▶ [Data for this task]
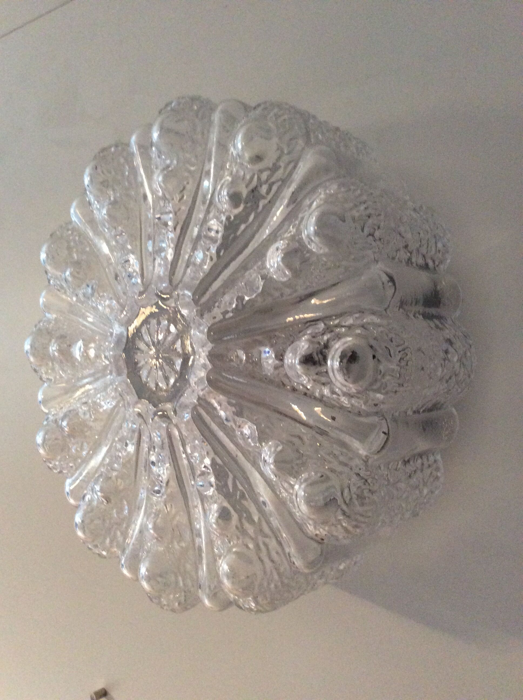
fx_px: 646
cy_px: 350
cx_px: 262
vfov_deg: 56.9
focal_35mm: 32
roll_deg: +3.8
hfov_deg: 44.1
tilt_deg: -8.3
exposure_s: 1/17
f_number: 2.4
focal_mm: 3.3
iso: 250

▶ [What needs to be done] Only an exact copy is wanted here: the line containing "roll_deg: +3.8" and every later line, up to and including the last line of the listing.

▶ [Output]
roll_deg: +3.8
hfov_deg: 44.1
tilt_deg: -8.3
exposure_s: 1/17
f_number: 2.4
focal_mm: 3.3
iso: 250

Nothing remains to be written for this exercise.